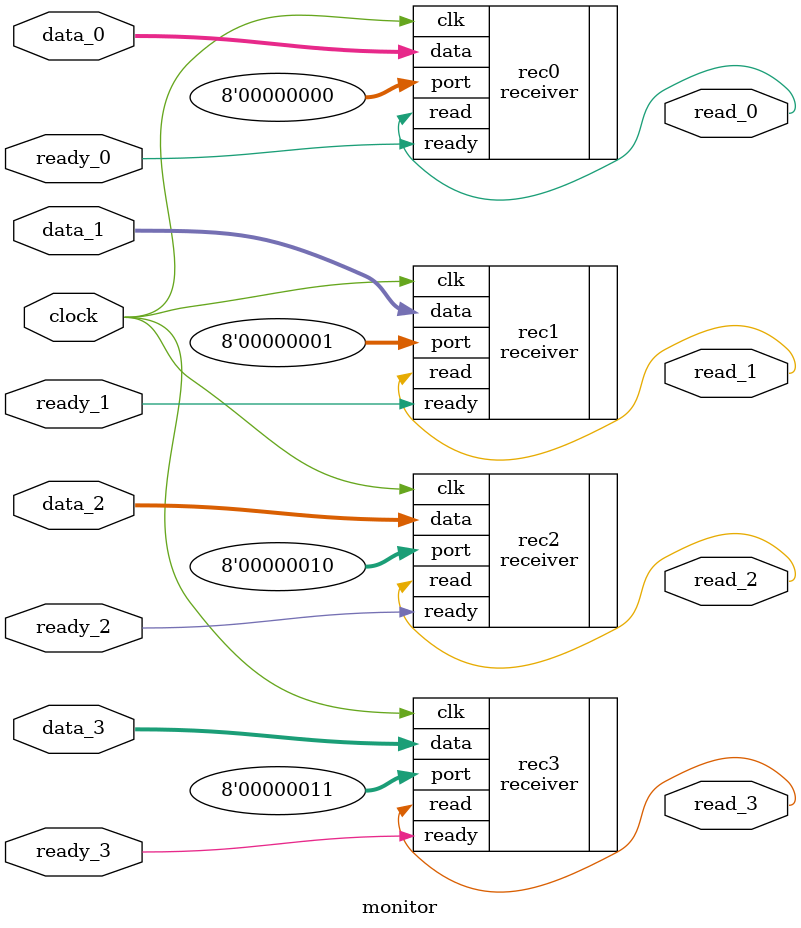
<source format=sv>
module monitor(
  clock,
	data_0, data_1, data_2, data_3,
	ready_0, ready_1, ready_2, ready_3,
	read_0, read_1, read_2, read_3
);

input clock;
input [7:0] data_0, data_1, data_2, data_3;
input ready_0, ready_1, ready_2, ready_3;

output read_0, read_1, read_2, read_3;


// instantiate the receiver modules
receiver rec0 (
	.clk(clock),
	.data(data_0),
	.ready(ready_0),
	.read(read_0),
	.port(8'd0)
);

receiver rec1 (
	.clk(clock),
	.data(data_1),
	.ready(ready_1),
	.read(read_1),
	.port(8'd1)
);

receiver rec2 (
	.clk(clock),
	.data(data_2),
	.ready(ready_2),
	.read(read_2),
	.port(8'd2)
);

receiver rec3 (
	.clk(clock),
	.data(data_3),
	.ready(ready_3),
	.read(read_3),
	.port(8'd3)
);


endmodule: monitor

</source>
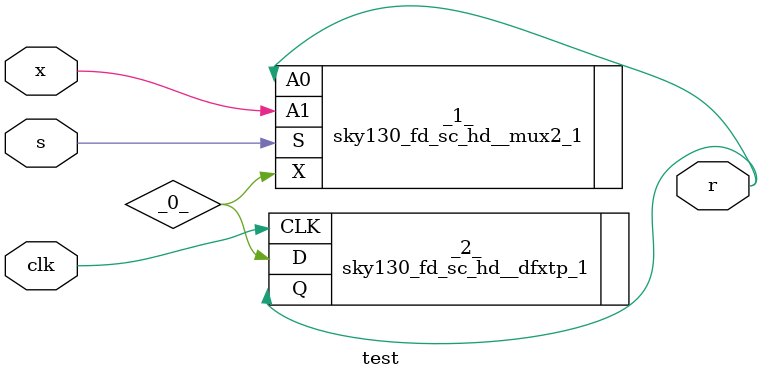
<source format=v>
/* Generated by Yosys 0.13 (git sha1 UNKNOWN, clang 13.0.0 -fPIC -Os) */

module test(x, s, clk, r);
  wire _0_;
  input clk;
  output r;
  input s;
  input x;
  sky130_fd_sc_hd__mux2_1 _1_ (
    .A0(r),
    .A1(x),
    .S(s),
    .X(_0_)
  );
  sky130_fd_sc_hd__dfxtp_1 _2_ (
    .CLK(clk),
    .D(_0_),
    .Q(r)
  );
endmodule

</source>
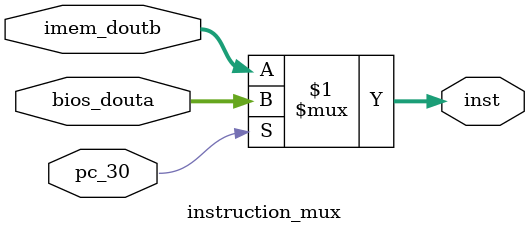
<source format=v>
module instruction_mux(bios_douta, imem_doutb, inst, pc_30);
    input [31:0] bios_douta, imem_doutb;
    input pc_30;
    output [31:0] inst;

    assign inst = (pc_30) ? bios_douta : imem_doutb;
endmodule

</source>
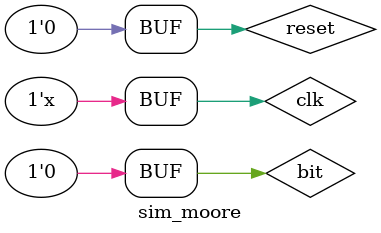
<source format=v>
`timescale 1ns / 1ps


module sim_moore();
    reg bit, clk, reset;
    wire found;
    
    always #5 clk = ~clk;
    
    Moore2 vm(clk, reset, bit, found);
    
    initial begin
        clk = 1; bit = 0; reset = 0;
        
        #10 reset = 1;
        #10 reset = 0;
        
        #10 bit = 0;
        #10 bit = 0;
        #10 bit = 1;
        #10 bit = 1;
        #10 bit = 0;
        #10 bit = 1;
        #10 bit = 0;
        #10 bit = 1;
        #10 bit = 0;
        #10 bit = 0;
        #10 bit = 1;
        #10 bit = 0;
        #10 bit = 1;
        #10 bit = 1;
        #10 bit = 1;
        #10 bit = 0;
        #10 bit = 0;
    end
endmodule

</source>
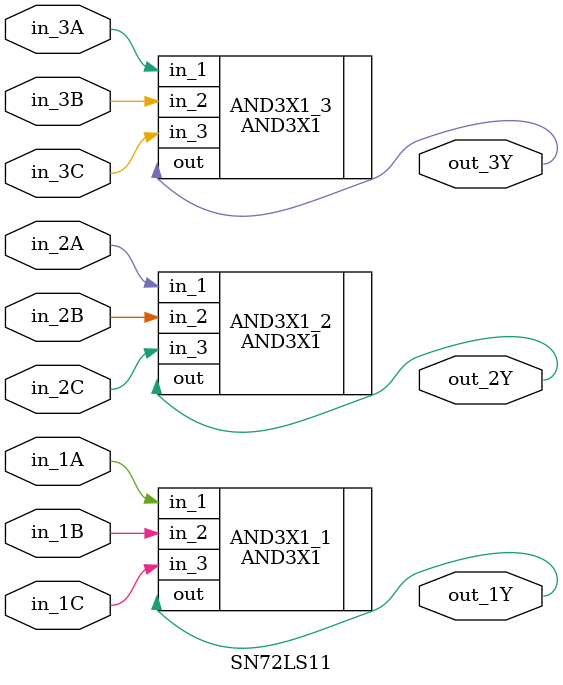
<source format=v>
`timescale 1ns / 1ps

module SN72LS11(
// 1. Port list
	out_1Y,
	out_2Y,
	out_3Y,
	in_1A,
	in_1B,
	in_1C,
	in_2A,
	in_2B,
	in_2C,
	in_3A,
	in_3B,
	in_3C
);

// 2. Port Declaration
output out_1Y;
output out_2Y;
output out_3Y;

input in_1A;
input in_1B;
input in_1C;

input in_2A;
input in_2B;
input in_2C;

input in_3A;
input in_3B;
input in_3C;


// 3. Modeling
AND3X1 AND3X1_1 (.out(out_1Y), .in_1(in_1A), .in_2(in_1B), .in_3(in_1C));
AND3X1 AND3X1_2 (.out(out_2Y), .in_1(in_2A), .in_2(in_2B), .in_3(in_2C));
AND3X1 AND3X1_3 (.out(out_3Y), .in_1(in_3A), .in_2(in_3B), .in_3(in_3C));

endmodule

</source>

* * * * *

Task prompt: Retype the data word for word, please, and keep the images out.

Exercise solution:
<source format=sv>
module monitor(
  clock,
	data_0, data_1, data_2, data_3,
	ready_0, ready_1, ready_2, ready_3,
	read_0, read_1, read_2, read_3
);

input clock;
input [7:0] data_0, data_1, data_2, data_3;
input ready_0, ready_1, ready_2, ready_3;

output read_0, read_1, read_2, read_3;


// instantiate the receiver modules
receiver rec0 (
	.clk(clock),
	.data(data_0),
	.ready(ready_0),
	.read(read_0),
	.port(8'd0)
);

receiver rec1 (
	.clk(clock),
	.data(data_1),
	.ready(ready_1),
	.read(read_1),
	.port(8'd1)
);

receiver rec2 (
	.clk(clock),
	.data(data_2),
	.ready(ready_2),
	.read(read_2),
	.port(8'd2)
);

receiver rec3 (
	.clk(clock),
	.data(data_3),
	.ready(ready_3),
	.read(read_3),
	.port(8'd3)
);


endmodule: monitor

</source>
<source format=v>
/* Generated by Yosys 0.13 (git sha1 UNKNOWN, clang 13.0.0 -fPIC -Os) */

module test(x, s, clk, r);
  wire _0_;
  input clk;
  output r;
  input s;
  input x;
  sky130_fd_sc_hd__mux2_1 _1_ (
    .A0(r),
    .A1(x),
    .S(s),
    .X(_0_)
  );
  sky130_fd_sc_hd__dfxtp_1 _2_ (
    .CLK(clk),
    .D(_0_),
    .Q(r)
  );
endmodule

</source>
<source format=v>
module instruction_mux(bios_douta, imem_doutb, inst, pc_30);
    input [31:0] bios_douta, imem_doutb;
    input pc_30;
    output [31:0] inst;

    assign inst = (pc_30) ? bios_douta : imem_doutb;
endmodule

</source>
<source format=v>
`timescale 1ns / 1ps


module sim_moore();
    reg bit, clk, reset;
    wire found;
    
    always #5 clk = ~clk;
    
    Moore2 vm(clk, reset, bit, found);
    
    initial begin
        clk = 1; bit = 0; reset = 0;
        
        #10 reset = 1;
        #10 reset = 0;
        
        #10 bit = 0;
        #10 bit = 0;
        #10 bit = 1;
        #10 bit = 1;
        #10 bit = 0;
        #10 bit = 1;
        #10 bit = 0;
        #10 bit = 1;
        #10 bit = 0;
        #10 bit = 0;
        #10 bit = 1;
        #10 bit = 0;
        #10 bit = 1;
        #10 bit = 1;
        #10 bit = 1;
        #10 bit = 0;
        #10 bit = 0;
    end
endmodule

</source>
<source format=v>
`timescale 1ns / 1ps

module SN72LS11(
// 1. Port list
	out_1Y,
	out_2Y,
	out_3Y,
	in_1A,
	in_1B,
	in_1C,
	in_2A,
	in_2B,
	in_2C,
	in_3A,
	in_3B,
	in_3C
);

// 2. Port Declaration
output out_1Y;
output out_2Y;
output out_3Y;

input in_1A;
input in_1B;
input in_1C;

input in_2A;
input in_2B;
input in_2C;

input in_3A;
input in_3B;
input in_3C;


// 3. Modeling
AND3X1 AND3X1_1 (.out(out_1Y), .in_1(in_1A), .in_2(in_1B), .in_3(in_1C));
AND3X1 AND3X1_2 (.out(out_2Y), .in_1(in_2A), .in_2(in_2B), .in_3(in_2C));
AND3X1 AND3X1_3 (.out(out_3Y), .in_1(in_3A), .in_2(in_3B), .in_3(in_3C));

endmodule

</source>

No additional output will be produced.